____ Study text

# Rope around the Earth

Rope around the Earth

This is a puzzle about by how much a rope tied taut around the equator must be lengthened so that there is a one foot gap at all points between the rope and the Earth if the rope is made to hover. Although finding the answer requires only basic geometry, even professional mathematicians find the answer strangely counter-intuitive. There is a related problem about stretching the rope taut again where the answer is even more surprising. A question similar to the first appeared in William Whiston's The Elements of Euclid circa 1702.

# Basic Description

In this puzzle, we treat the Earth as though it were a prefect sphere, even though it actually bulges toward the equator. Suppose a rope was tied taut around the Earth's equator. It would have the same circumference as the Earth (24,901.55 miles). The question is: by how much would the rope have to be lengthened so that, if made to hover, it would be one foot off the ground at all points around the Earth?
Image 1[1]. The lengthened rope lifted by a point. Image not to scale.

Despite the enormous size of the Earth, and the 1 foot gap around the entire circumference, the rope would have to be lengthened by a mere 2π feet, or roughly 6.28 feet.

In fact, 2π feet is the answer regardless of the size of the ball around which the rope is wrapped.

________

■ **Exercise requirements**
a: Answer these questions using the rope puzzle text:
(i) Which book contained a question similar to the first puzzle, and around what year?
(ii) What circumference does the text give for the Earth?
(iii) By how much must the rope be lengthened to hover one foot off the ground, both exactly and approximately?
b: Render this sentence from the rope puzzle text in Spanish: "In fact, 2π feet is the answer regardless of the size of the ball around which the rope is wrapped."
c: Please reproduce the rope puzzle text word for word between "# Basic Description" and "roughly 6.28 feet.", inclusive.

____ Data below

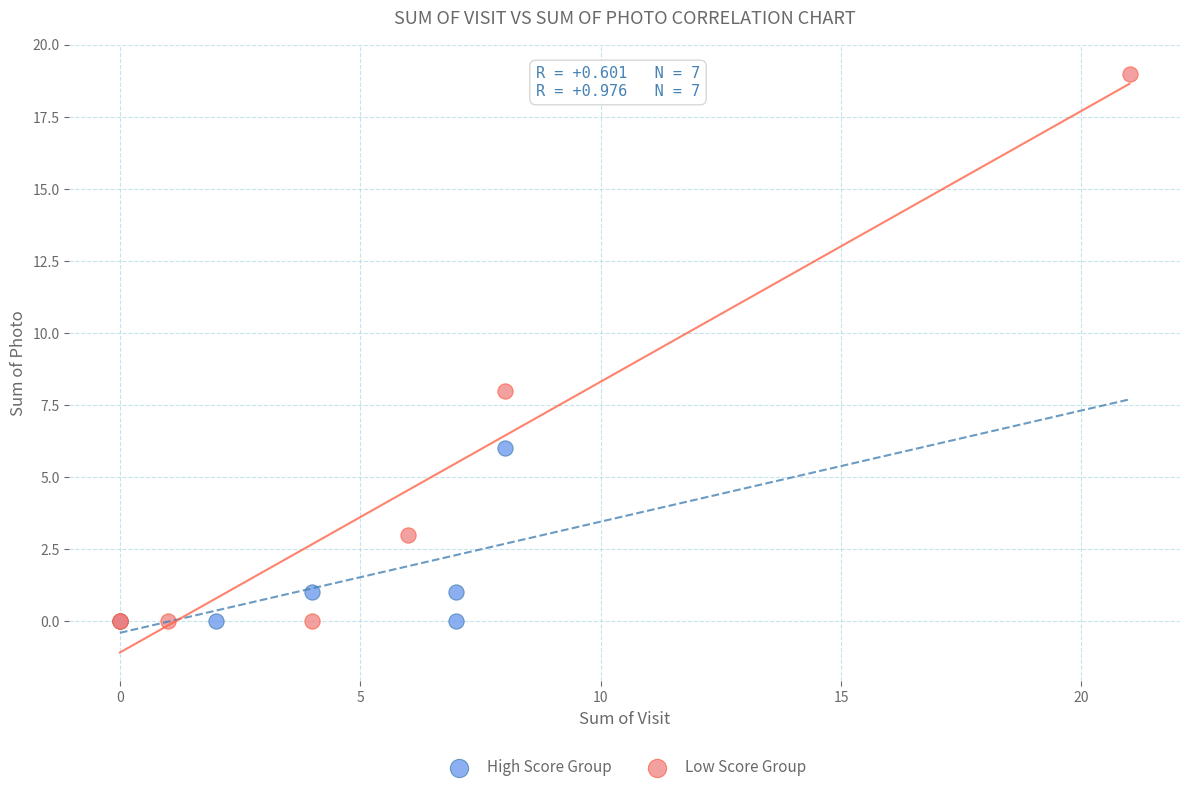

Which series has the largest Y range (max minus min)?

Low Score Group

________

■ **List of answers**
a:
(i) William Whiston's The Elements of Euclid, circa 1702.
(ii) 24,901.55 miles.
(iii) 2π feet, or roughly 6.28 feet.

b: De hecho, 2π pies es la respuesta independientemente del tamaño de la bola alrededor de la cual se envuelve la cuerda.

c:
# Basic Description

In this puzzle, we treat the Earth as though it were a prefect sphere, even though it actually bulges toward the equator. Suppose a rope was tied taut around the Earth's equator. It would have the same circumference as the Earth (24,901.55 miles). The question is: by how much would the rope have to be lengthened so that, if made to hover, it would be one foot off the ground at all points around the Earth?
Image 1[1]. The lengthened rope lifted by a point. Image not to scale.

Despite the enormous size of the Earth, and the 1 foot gap around the entire circumference, the rope would have to be lengthened by a mere 2π feet, or roughly 6.28 feet.